Use below type of code
Class DynLib
{
/* All your functions */
void fun1() {};
void fun2() {};
.
.
.
}
DynLib* getDynLibPointer()
{
DynLib* x = new Dynlib;
return x;
}
use dlopen() for loading this library at runtime.
and use dlsym() and call getDynLibPointer() which returns DynLib object.
from this object you can access all your functions jst as obj.fun1().....
This is ofcource a C++ style of struct method proposed earlier.
You are probably looking for some form of delay library load on Linux. It's not available out-of-the-box but you can easily mimic it by creating a small static stub library that would try to dlopen needed library on first call to any of it's functions (emitting diagnostic message and terminating if dlopen failed) and then forwarding all calls to it.
Such stub libraries can be written by hand, generated by project/library-specific script or generated by universal tool Implib.so:
$ implib-gen.py libxyz.so
$ gcc myapp.c libxyz.tramp.S libxyz.init.c ...
Your problem is that the resolution of unresolved symbols is done very early on - on Linux I believe the data symbols are resolved at process startup, and the function symbols are done lazily. Therefore depending on what symbols you have unresolved, and on what sort of static initialization you have going on - you may not get a chance to get in with your code.

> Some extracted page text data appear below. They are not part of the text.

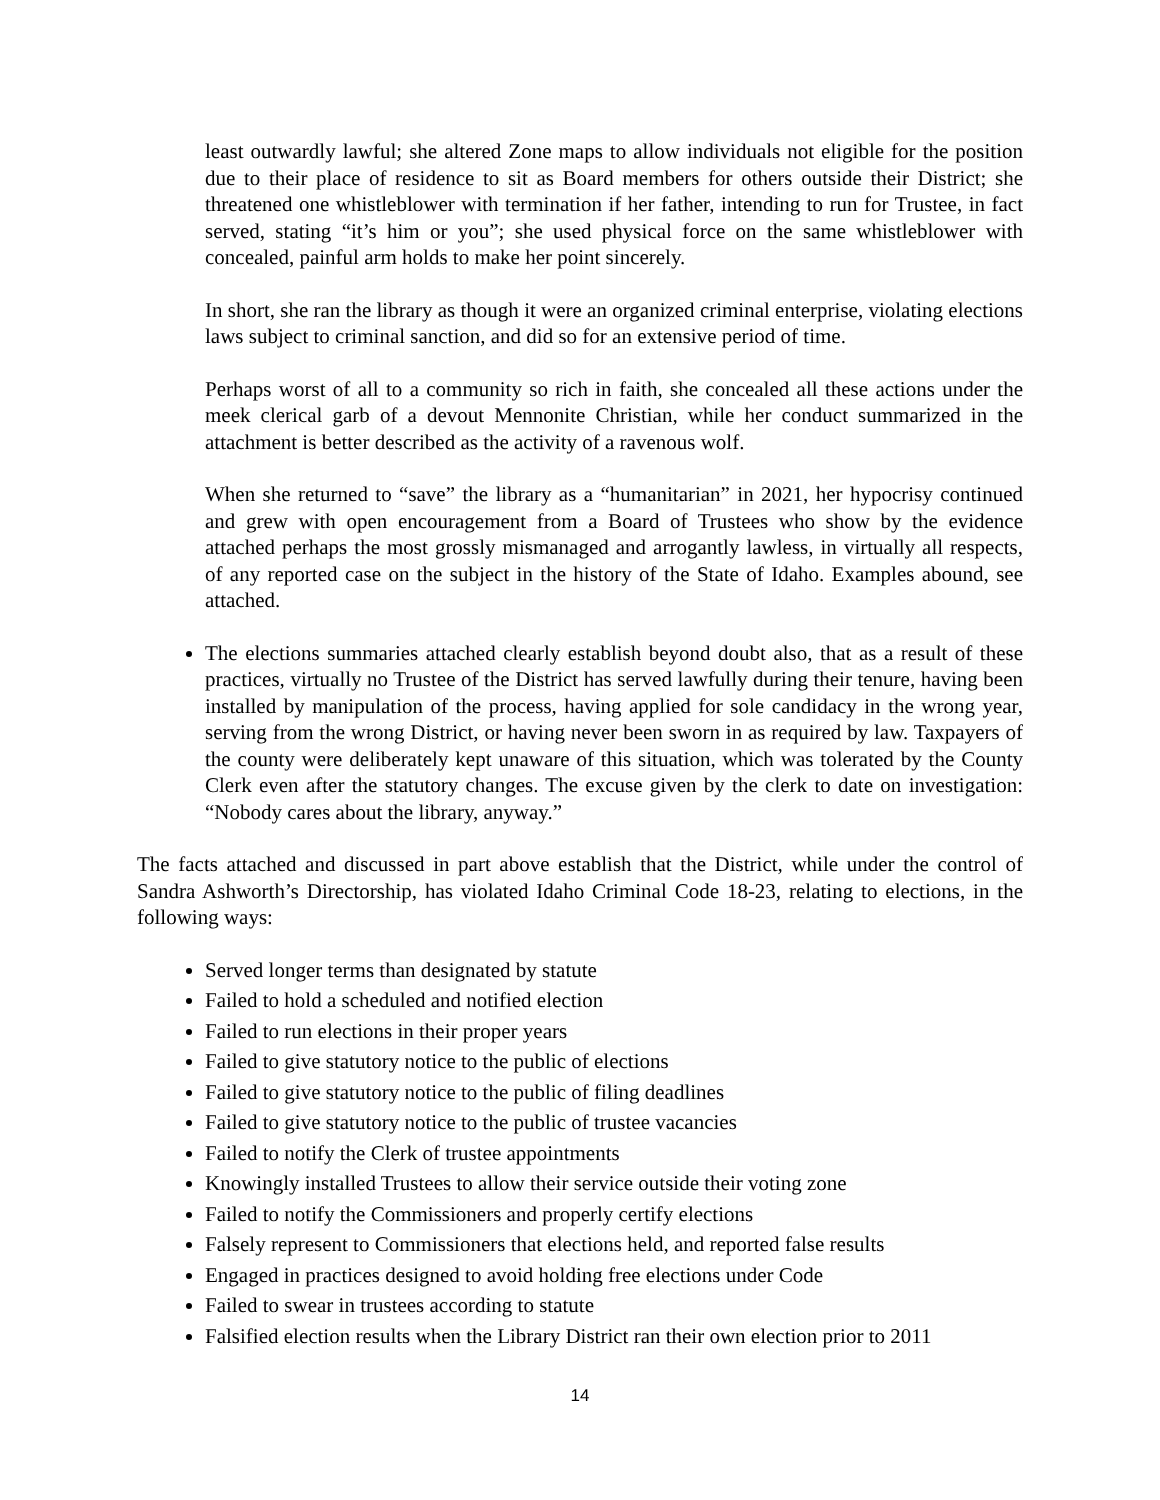least outwardly lawful; she altered Zone maps to allow individuals not eligible for the position due to their place of residence to sit as Board members for others outside their District; she threatened one whistleblower with termination if her father, intending to run for Trustee, in fact served, stating “it’s him or you”; she used physical force on the same whistleblower with concealed, painful arm holds to make her point sincerely.
In short, she ran the library as though it were an organized criminal enterprise, violating elections laws subject to criminal sanction, and did so for an extensive period of time.
Perhaps worst of all to a community so rich in faith, she concealed all these actions under the meek clerical garb of a devout Mennonite Christian, while her conduct summarized in the attachment is better described as the activity of a ravenous wolf.
When she returned to “save” the library as a “humanitarian” in 2021, her hypocrisy continued and grew with open encouragement from a Board of Trustees who show by the evidence attached perhaps the most grossly mismanaged and arrogantly lawless, in virtually all respects, of any reported case on the subject in the history of the State of Idaho. Examples abound, see attached.
The elections summaries attached clearly establish beyond doubt also, that as a result of these practices, virtually no Trustee of the District has served lawfully during their tenure, having been installed by manipulation of the process, having applied for sole candidacy in the wrong year, serving from the wrong District, or having never been sworn in as required by law. Taxpayers of the county were deliberately kept unaware of this situation, which was tolerated by the County Clerk even after the statutory changes. The excuse given by the clerk to date on investigation: “Nobody cares about the library, anyway.”
The facts attached and discussed in part above establish that the District, while under the control of Sandra Ashworth’s Directorship, has violated Idaho Criminal Code 18-23, relating to elections, in the following ways:
Served longer terms than designated by statute
Failed to hold a scheduled and notified election
Failed to run elections in their proper years
Failed to give statutory notice to the public of elections
Failed to give statutory notice to the public of filing deadlines
Failed to give statutory notice to the public of trustee vacancies
Failed to notify the Clerk of trustee appointments
Knowingly installed Trustees to allow their service outside their voting zone
Failed to notify the Commissioners and properly certify elections
Falsely represent to Commissioners that elections held, and reported false results
Engaged in practices designed to avoid holding free elections under Code
Failed to swear in trustees according to statute
Falsified election results when the Library District ran their own election prior to 2011
14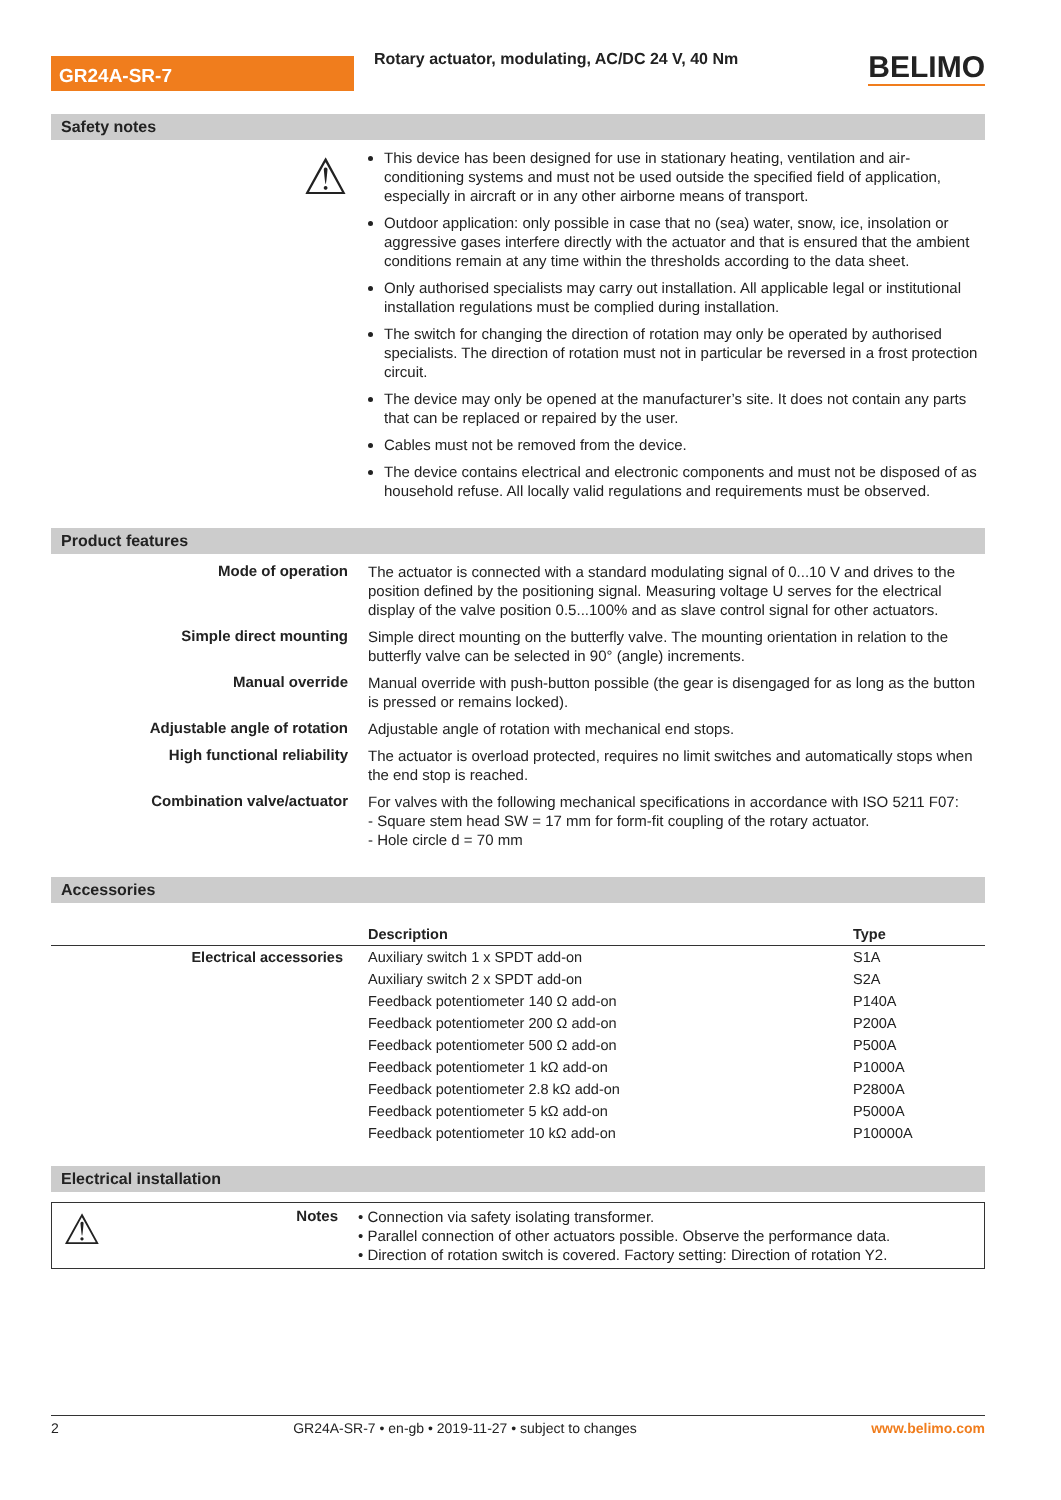GR24A-SR-7
Rotary actuator, modulating, AC/DC 24 V, 40 Nm
BELIMO
Safety notes
⚠
This device has been designed for use in stationary heating, ventilation and air-conditioning systems and must not be used outside the specified field of application, especially in aircraft or in any other airborne means of transport.
Outdoor application: only possible in case that no (sea) water, snow, ice, insolation or aggressive gases interfere directly with the actuator and that is ensured that the ambient conditions remain at any time within the thresholds according to the data sheet.
Only authorised specialists may carry out installation. All applicable legal or institutional installation regulations must be complied during installation.
The switch for changing the direction of rotation may only be operated by authorised specialists. The direction of rotation must not in particular be reversed in a frost protection circuit.
The device may only be opened at the manufacturer’s site. It does not contain any parts that can be replaced or repaired by the user.
Cables must not be removed from the device.
The device contains electrical and electronic components and must not be disposed of as household refuse. All locally valid regulations and requirements must be observed.
Product features
Mode of operation
The actuator is connected with a standard modulating signal of 0...10 V and drives to the position defined by the positioning signal. Measuring voltage U serves for the electrical display of the valve position 0.5...100% and as slave control signal for other actuators.
Simple direct mounting
Simple direct mounting on the butterfly valve. The mounting orientation in relation to the butterfly valve can be selected in 90° (angle) increments.
Manual override
Manual override with push-button possible (the gear is disengaged for as long as the button is pressed or remains locked).
Adjustable angle of rotation
Adjustable angle of rotation with mechanical end stops.
High functional reliability
The actuator is overload protected, requires no limit switches and automatically stops when the end stop is reached.
Combination valve/actuator
For valves with the following mechanical specifications in accordance with ISO 5211 F07:
- Square stem head SW = 17 mm for form-fit coupling of the rotary actuator.
- Hole circle d = 70 mm
Accessories
| | Description | Type |
| --- | --- | --- |
| Electrical accessories | Auxiliary switch 1 x SPDT add-on | S1A |
| | Auxiliary switch 2 x SPDT add-on | S2A |
| | Feedback potentiometer 140 Ω add-on | P140A |
| | Feedback potentiometer 200 Ω add-on | P200A |
| | Feedback potentiometer 500 Ω add-on | P500A |
| | Feedback potentiometer 1 kΩ add-on | P1000A |
| | Feedback potentiometer 2.8 kΩ add-on | P2800A |
| | Feedback potentiometer 5 kΩ add-on | P5000A |
| | Feedback potentiometer 10 kΩ add-on | P10000A |
Electrical installation
⚠
Notes
• Connection via safety isolating transformer.
• Parallel connection of other actuators possible. Observe the performance data.
• Direction of rotation switch is covered. Factory setting: Direction of rotation Y2.
2 GR24A-SR-7 • en-gb • 2019-11-27 • subject to changes www.belimo.com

My suggestion would be to have a wrapper application that traps the return code/error string "unable to load shared libraries", and then converts this into something more meaningful. If this is generic, it will not need to be updated every time you add a new shared library.
Alternatively you could have your wrapper script run ldd and then parse the output, ldd will report all libraries that are not found for your particular application.